START RECORDS

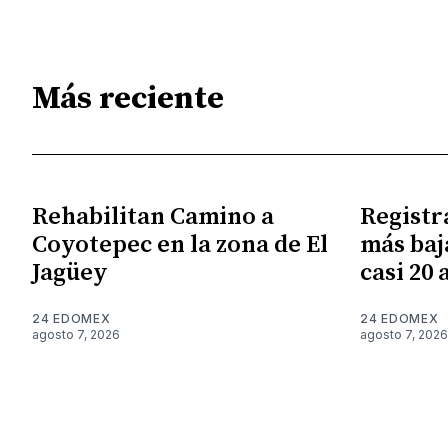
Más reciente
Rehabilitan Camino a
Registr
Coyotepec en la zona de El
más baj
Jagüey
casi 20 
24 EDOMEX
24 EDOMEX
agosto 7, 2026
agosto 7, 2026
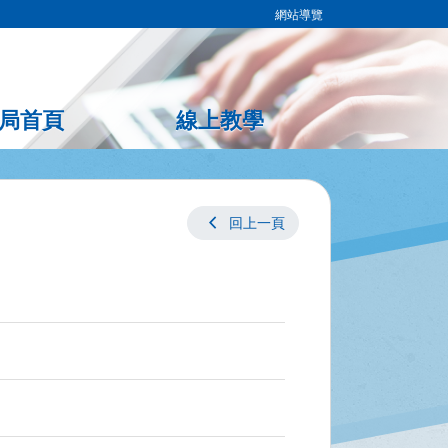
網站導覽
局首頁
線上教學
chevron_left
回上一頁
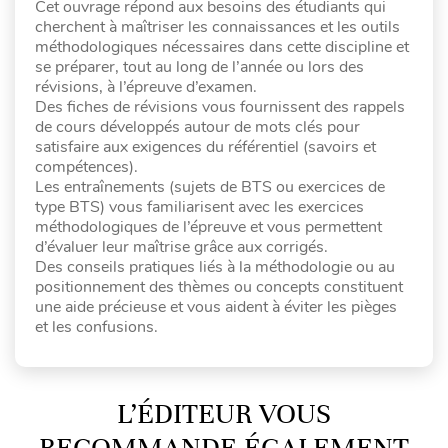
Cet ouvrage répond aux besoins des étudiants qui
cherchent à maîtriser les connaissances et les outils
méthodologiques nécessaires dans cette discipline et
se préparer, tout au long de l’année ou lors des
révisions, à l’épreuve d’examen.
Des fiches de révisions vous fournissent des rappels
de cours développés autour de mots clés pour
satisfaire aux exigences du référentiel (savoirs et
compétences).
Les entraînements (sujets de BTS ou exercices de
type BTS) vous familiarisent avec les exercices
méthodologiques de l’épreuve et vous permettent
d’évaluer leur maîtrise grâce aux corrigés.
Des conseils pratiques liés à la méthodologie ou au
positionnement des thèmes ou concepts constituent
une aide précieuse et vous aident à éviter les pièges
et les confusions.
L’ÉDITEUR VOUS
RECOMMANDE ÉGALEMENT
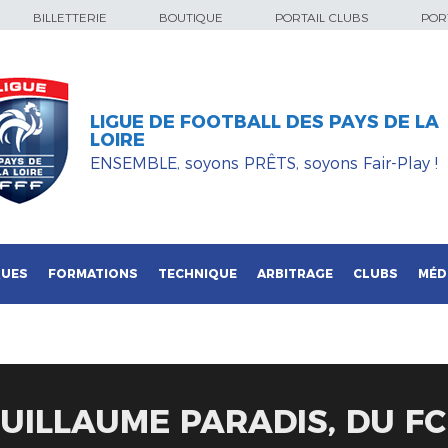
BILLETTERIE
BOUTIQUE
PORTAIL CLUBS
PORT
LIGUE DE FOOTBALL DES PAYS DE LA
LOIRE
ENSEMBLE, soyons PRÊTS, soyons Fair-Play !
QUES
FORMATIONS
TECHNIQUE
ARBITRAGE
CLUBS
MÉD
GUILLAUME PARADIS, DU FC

END RECORDS
START RECORDS

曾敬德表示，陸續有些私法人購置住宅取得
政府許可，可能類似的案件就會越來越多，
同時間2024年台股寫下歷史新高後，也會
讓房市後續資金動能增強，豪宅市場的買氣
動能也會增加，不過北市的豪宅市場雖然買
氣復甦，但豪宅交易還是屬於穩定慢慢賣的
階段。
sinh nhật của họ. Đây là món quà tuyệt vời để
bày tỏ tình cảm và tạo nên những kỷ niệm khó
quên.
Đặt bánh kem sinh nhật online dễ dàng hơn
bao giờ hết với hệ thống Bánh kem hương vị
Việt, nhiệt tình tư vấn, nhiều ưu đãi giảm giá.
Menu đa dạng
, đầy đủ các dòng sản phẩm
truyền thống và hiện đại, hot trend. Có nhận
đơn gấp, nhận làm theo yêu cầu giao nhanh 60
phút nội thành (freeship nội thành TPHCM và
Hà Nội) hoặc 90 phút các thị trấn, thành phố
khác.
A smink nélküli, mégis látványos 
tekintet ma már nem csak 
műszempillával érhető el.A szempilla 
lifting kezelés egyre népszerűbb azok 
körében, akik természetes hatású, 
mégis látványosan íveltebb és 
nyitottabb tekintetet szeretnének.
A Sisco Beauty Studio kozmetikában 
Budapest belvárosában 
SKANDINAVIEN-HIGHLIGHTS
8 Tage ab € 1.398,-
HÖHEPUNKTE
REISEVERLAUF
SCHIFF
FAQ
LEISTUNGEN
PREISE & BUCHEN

END RECORDS
START RECORDS

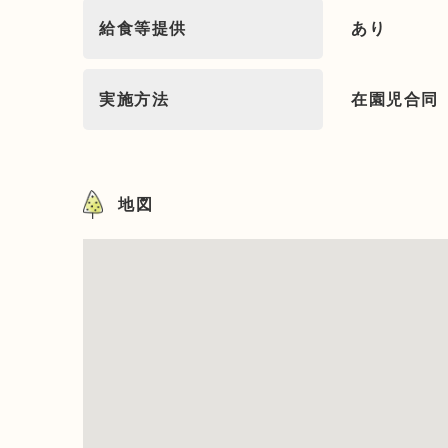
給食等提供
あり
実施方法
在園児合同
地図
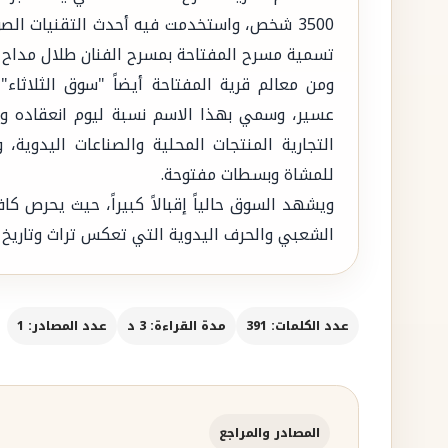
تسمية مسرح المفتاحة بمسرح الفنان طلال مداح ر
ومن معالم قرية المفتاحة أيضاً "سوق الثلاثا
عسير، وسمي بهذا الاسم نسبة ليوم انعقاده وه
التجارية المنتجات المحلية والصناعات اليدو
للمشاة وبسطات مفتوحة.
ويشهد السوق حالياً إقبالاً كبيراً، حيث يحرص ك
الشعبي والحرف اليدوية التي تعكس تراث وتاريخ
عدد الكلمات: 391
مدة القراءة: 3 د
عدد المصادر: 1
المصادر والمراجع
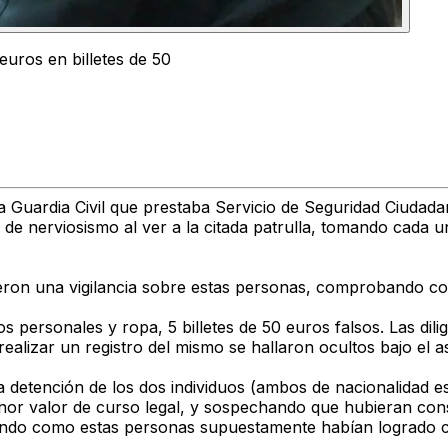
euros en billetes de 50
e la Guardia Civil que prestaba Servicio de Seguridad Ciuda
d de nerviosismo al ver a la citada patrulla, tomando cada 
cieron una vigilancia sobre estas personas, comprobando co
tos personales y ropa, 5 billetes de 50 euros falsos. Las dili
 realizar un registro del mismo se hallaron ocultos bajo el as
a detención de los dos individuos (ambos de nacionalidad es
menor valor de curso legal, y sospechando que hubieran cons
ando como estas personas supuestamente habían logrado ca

END RECORDS

> WORK TO BE COMPLETED: Reproduce the part of the material that opens with the line containing "Cet ouvrage répond" and closes with the line containing "Des conseils pratiques", including both of those lines.

> OUTPUT OF THE EXERCISE:
Cet ouvrage répond aux besoins des étudiants qui
cherchent à maîtriser les connaissances et les outils
méthodologiques nécessaires dans cette discipline et
se préparer, tout au long de l’année ou lors des
révisions, à l’épreuve d’examen.
Des fiches de révisions vous fournissent des rappels
de cours développés autour de mots clés pour
satisfaire aux exigences du référentiel (savoirs et
compétences).
Les entraînements (sujets de BTS ou exercices de
type BTS) vous familiarisent avec les exercices
méthodologiques de l’épreuve et vous permettent
d’évaluer leur maîtrise grâce aux corrigés.
Des conseils pratiques liés à la méthodologie ou au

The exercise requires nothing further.